La multiplicación de sistemas automáticos en nuestras sociedades plantea un doble interrogante: si gracias a ellos decidimos mejor y si, en última instancia, decidimos nosotros mismos. El clásico dilema de las sociedades democráticas que enfrenta efectividad y participación, derecho a resultados y derecho a decidir, se plantea ahora en un nuevo paisaje decisional automatizado, reabriendo así la inquietante cuestión de si es posible entonces seguir manteniendo el principio democrático del libre autogobierno de las sociedades.

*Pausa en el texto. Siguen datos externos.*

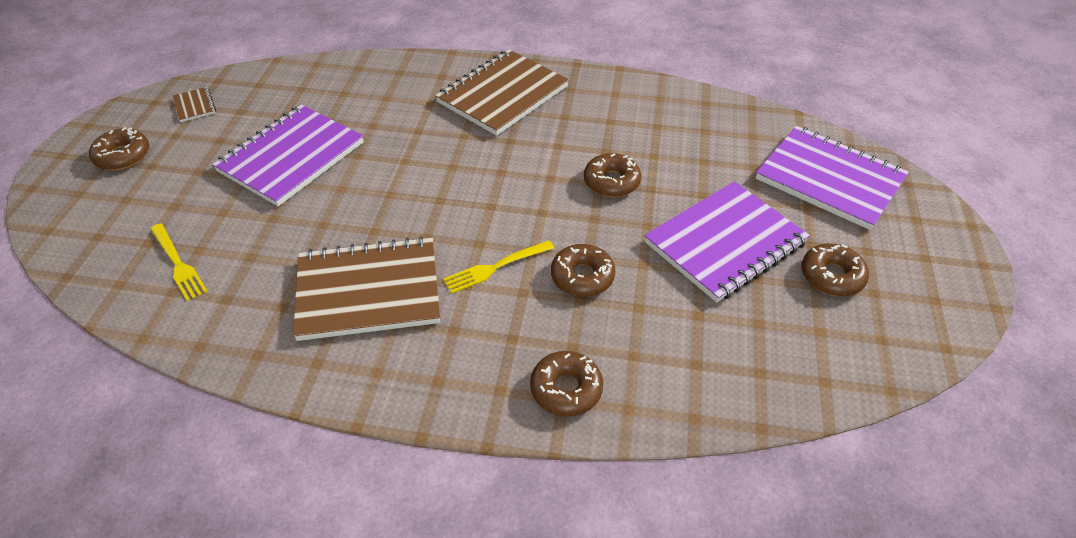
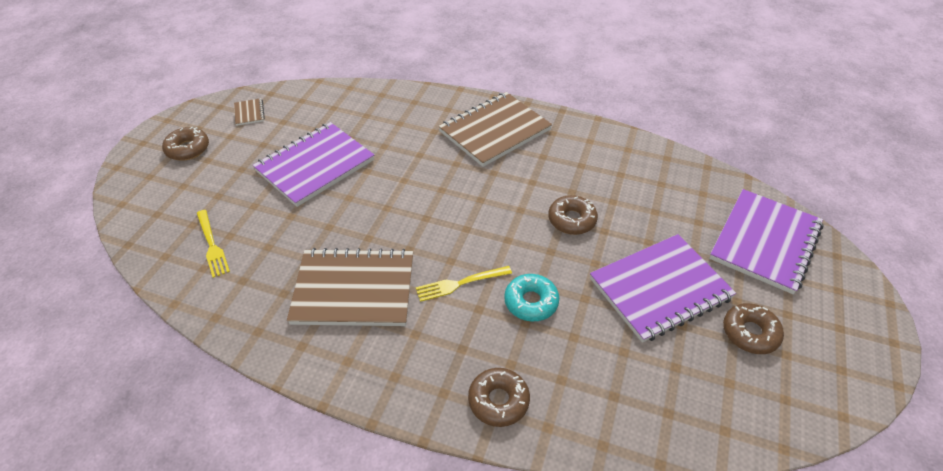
camera: 10 degrees right, 0 degrees up
brown donut [551,244,615,297] -> turquoise donut [504,274,559,321]
purple notebook [756,126,909,230] -> purple notebook turned 75 degrees clockwise [709,189,823,294]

Nos encontramos en “una esfera pública automatizada” (Pasquale). Con la idea de mejorar la eficiencia o ahorrar costes, estos sistemas de decisión automatizados ayudan e incluso reemplazan a los tradicionales procedimientos de decisión. Las decisiones, que solían ser el resultado de un proceso de reflexión personal y deliberación colectiva, son ahora llevadas a cabo automáticamente. Los algoritmos determinan la concesión de un crédito, el precio de los billetes de avión, la medicación más adecuada, el tráfico urbano y la identificación de un potencial terrorista.

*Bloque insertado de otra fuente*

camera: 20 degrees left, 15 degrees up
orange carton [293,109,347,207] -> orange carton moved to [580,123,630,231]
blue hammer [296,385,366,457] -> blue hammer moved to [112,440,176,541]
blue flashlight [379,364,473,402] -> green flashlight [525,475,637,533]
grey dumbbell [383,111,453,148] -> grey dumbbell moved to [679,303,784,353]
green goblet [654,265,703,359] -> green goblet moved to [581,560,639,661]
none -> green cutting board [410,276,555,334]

La tendencia general a un pilotaje automatizado de los asuntos humanos no es solo un aumento cuantitativo de los instrumentos que tenemos a nuestra disposición sino una transformación cualitativa de nuestro ser en el mundo, un mundo en cuyo centro ya no nos encontramos. Este nuevo paisaje tecno político es muy importante para el ser humano y al mismo tiempo está despoblado de humanos, lleno de lugares y procedimientos a los que le está prohibido el paso y la presencia. Sin que esto tenga una connotación necesariamente negativa, se trata de un mundo “des-humanizado”, como lo pone de manifiesto el hecho de que las arquitecturas más significativas del mundo carecen de personas: las puertas automatizadas, los campos agrícolas robotizados, las redes de comunicación autónomas, las estaciones orbitales extraterrestres son lugares llenos de autónomos y desiertos de humanos.

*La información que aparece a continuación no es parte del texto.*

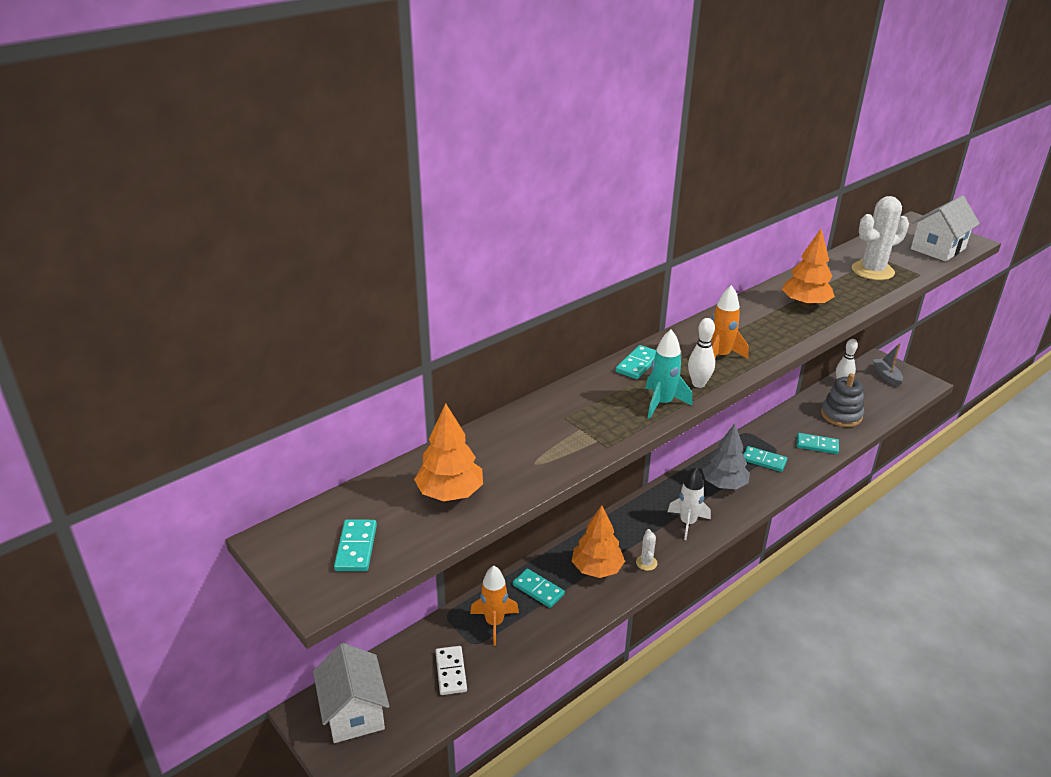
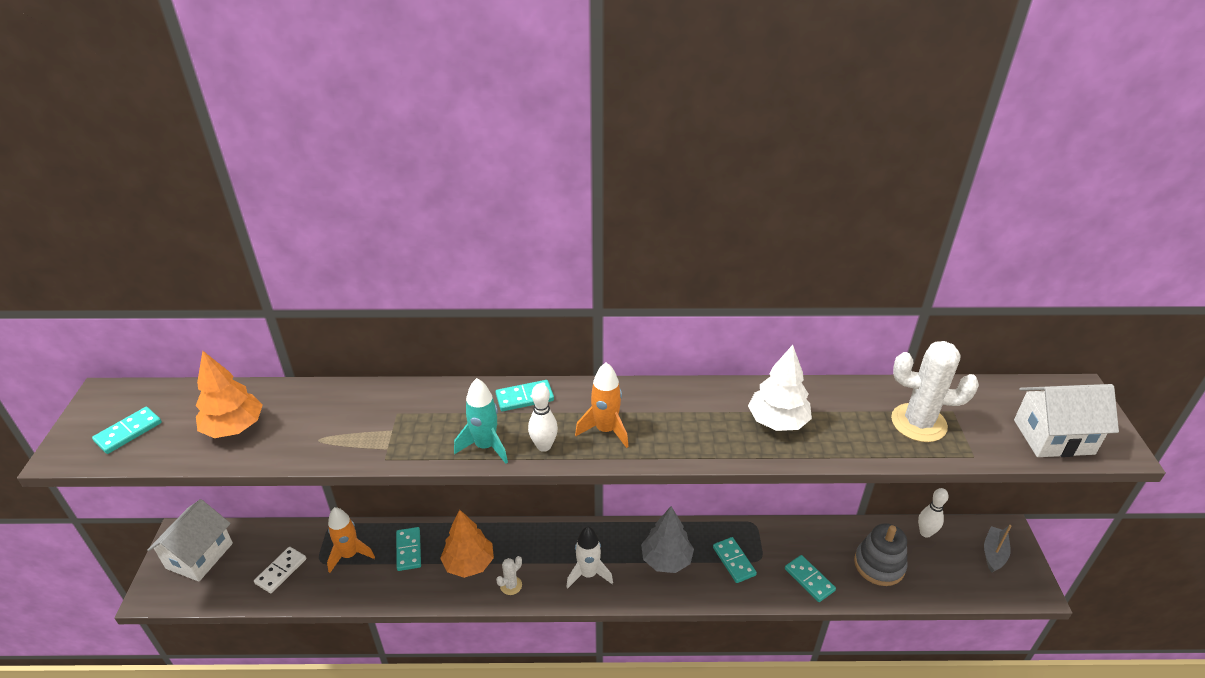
camera: 40 degrees right, 5 degrees up
orange tree [782,228,835,307] -> white tree [748,345,812,431]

Este panorama desata los calificativos más variados; puede ser celebrado como el triunfo de la comodidad y la exactitud, la victoria definitiva sobre los prejuicios o el final de la arbitrariedad, pero hay quien lo lamenta como una periferización de los humanos en un mundo en el que hubieran dejado ya de decidir. Como suele ocurrir cuando estamos ante una innovación tecnológica de resultados inciertos, utopías y distopías hacen su aparición con la misma rotundidad.

La cuestión es cómo hemos de interpretar esta sistematización general y hasta qué punto impide o realiza de otro modo nuestra capacidad de decidir el destino personal y colectivo. ¿Estamos los humanos en el loop, en el bucle decisional, o nos espera una inexorable marginalización? ¿Podría llegar un día en que los sistemas inteligentes lo decidieran todo? ¿Será la inteligencia artificial nuestra última invención? Se evoca el fantasma de un mundo que funcionaría sin nosotros, en nuestra ausencia, vaciado de toda voluntad humana, un bloqueo de nuestra capacidad de decidir, y los humanos terminaríamos evacuados de aquellas tareas y centros decisionales que hasta ahora protagonizábamos. Con la automatización podríamos estar programando nuestra propia obsolescencia. Marvin Minsky afirmaba que deberíamos considerarnos unos afortunados si en el futuro las máquinas inteligentes nos tienen como animales de compañía.

Ahora bien, contra el discurso de resistencia que se opone a la automatización en nombre de la voluntad de disponer de un control integral sobre las cosas hay que señalar que el género humano ha impulsado la automatización en nombre precisamente de ese control, aunque realizado así de un modo indirecto. Automatizar es una operación que se lleva a cabo en principio para aumentar el poder humano. Otra cosa es que pueda tener consecuencias no pretendidas, especialmente si se hace mal, si se omite la reflexión colectiva acerca de sus efectos beneficiosos y perjudiciales o si no se diseña adecuadamente su gobernanza. No podemos tener un control sobre todos los procesos automáticos salvo que dejen de serlo, pero debemos diseñar el marco y los valores en los que tales procesos se van a desarrollar, de manera que podamos seguir considerando esos procesos como un cierto resultado de nuestra voluntad. En tanto que seres sociales y animales políticos, esta voluntad debe configurarse en el seno de una conversación democrática. La cuestión inquietante sería hasta qué punto los beneficios de la automatización nos permiten considerar que los sistemas inteligentes siguen guardando algún tipo de relación con la lógica de la decisión humana. ¿Cómo tomar las mejores decisiones y asegurarnos de que no son nuestras últimas decisiones?